-1

SOME BACKGROUND

I am working on a training Random Forest regressor, for predicting yield in crops. Some of my predictor variables apply only to some cases, e.g. I have a variable denoting the number of rows, which only applies to crops grown in a polytunnel. If the crops are grown in a glasshouse, the number of rows does not apply, so it is left as a null value. I also have another variable which denotes whether the crop is grown under a polytunnel or glasshouse.

THE PROBLEM

As Random Forest does not handle missing values, is there a strategy that could deal with cases where variables take null values for cases where they do not apply? Tutorials and papers on the topic suggest imputing the values, but under the scenarios they consider these variables still apply, and are missing because of some external factor (e.g. rich people don't generally want to reveal their salaries).

Bodwin
  • 11
  • 2
  • Yes the best way to approach the problem is to give to those cases a special value. Ad example if for the polytunnel crops the number of rows ranges in [0,100], to all the samples in glasshouse you will give -1. What you should have is that the tree will use the polutunnel/galsshouse variable to split the data. Then, the data in polytunnel will be evaluated according to the number of rows while the number of rows will be ignored in glasshouse since is constant. – Roberto Nov 13 '18 at 13:54
  • Thank you for the answer - I have now applied your method to my data.
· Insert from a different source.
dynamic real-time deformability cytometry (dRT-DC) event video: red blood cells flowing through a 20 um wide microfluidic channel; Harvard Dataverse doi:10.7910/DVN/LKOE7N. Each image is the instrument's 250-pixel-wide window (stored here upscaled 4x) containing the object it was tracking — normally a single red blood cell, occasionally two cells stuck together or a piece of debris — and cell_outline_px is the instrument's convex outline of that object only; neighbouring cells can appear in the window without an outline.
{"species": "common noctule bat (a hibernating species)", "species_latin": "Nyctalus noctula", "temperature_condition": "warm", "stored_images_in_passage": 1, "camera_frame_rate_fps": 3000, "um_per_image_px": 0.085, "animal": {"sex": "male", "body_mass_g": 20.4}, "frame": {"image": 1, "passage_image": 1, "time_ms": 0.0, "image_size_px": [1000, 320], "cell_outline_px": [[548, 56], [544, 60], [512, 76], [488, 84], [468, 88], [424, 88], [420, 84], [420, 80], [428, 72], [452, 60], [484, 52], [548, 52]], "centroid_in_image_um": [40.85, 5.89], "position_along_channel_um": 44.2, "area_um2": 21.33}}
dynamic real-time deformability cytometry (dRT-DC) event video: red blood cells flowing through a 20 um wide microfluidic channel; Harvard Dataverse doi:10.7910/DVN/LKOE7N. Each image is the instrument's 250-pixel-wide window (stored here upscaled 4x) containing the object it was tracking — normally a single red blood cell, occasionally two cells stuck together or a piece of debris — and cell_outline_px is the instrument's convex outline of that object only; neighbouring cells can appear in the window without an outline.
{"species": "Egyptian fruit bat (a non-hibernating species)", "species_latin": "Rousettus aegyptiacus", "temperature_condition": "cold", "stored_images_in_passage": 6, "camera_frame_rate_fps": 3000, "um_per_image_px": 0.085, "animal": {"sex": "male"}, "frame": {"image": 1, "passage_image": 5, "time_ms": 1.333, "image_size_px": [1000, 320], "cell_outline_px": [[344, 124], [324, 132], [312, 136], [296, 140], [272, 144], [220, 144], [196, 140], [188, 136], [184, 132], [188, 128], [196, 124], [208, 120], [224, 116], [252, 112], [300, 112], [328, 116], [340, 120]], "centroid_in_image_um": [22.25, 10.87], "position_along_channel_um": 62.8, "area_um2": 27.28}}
My only worry is whether it will actually split on glasshouse/polytunnel - for all I know random forest might decide to use number of rows first, in which case the -1 fill values will have an interesting consequences. I recognise this depends on the underlying data, so as long as I am taking the best approach in the current circumstances, I am happy! – Bodwin Nov 14 '18 at 08:49
  • That is a fair. So I suggest you to check what happen plotting the tree structure. If you have small dataset you could try to compute the entropy/gini values to check manually what happen. I will post the comment as answer – Roberto Nov 14 '18 at 08:52

1 Answers1

1

The best way to approach the problem is to give to those cases a special value.

Ad example if for the polytunnel crops the number of rows ranges in [0,100], to all the samples in glasshouse you will give -1.

What you should have is that the tree will use the polutunnel/galsshouse variable to split the data. Then, the data in polytunnel will be evaluated according to the number of rows while the number of rows will be ignored in glasshouse since is constant.

Roberto
  • 745
  • 4
  • 19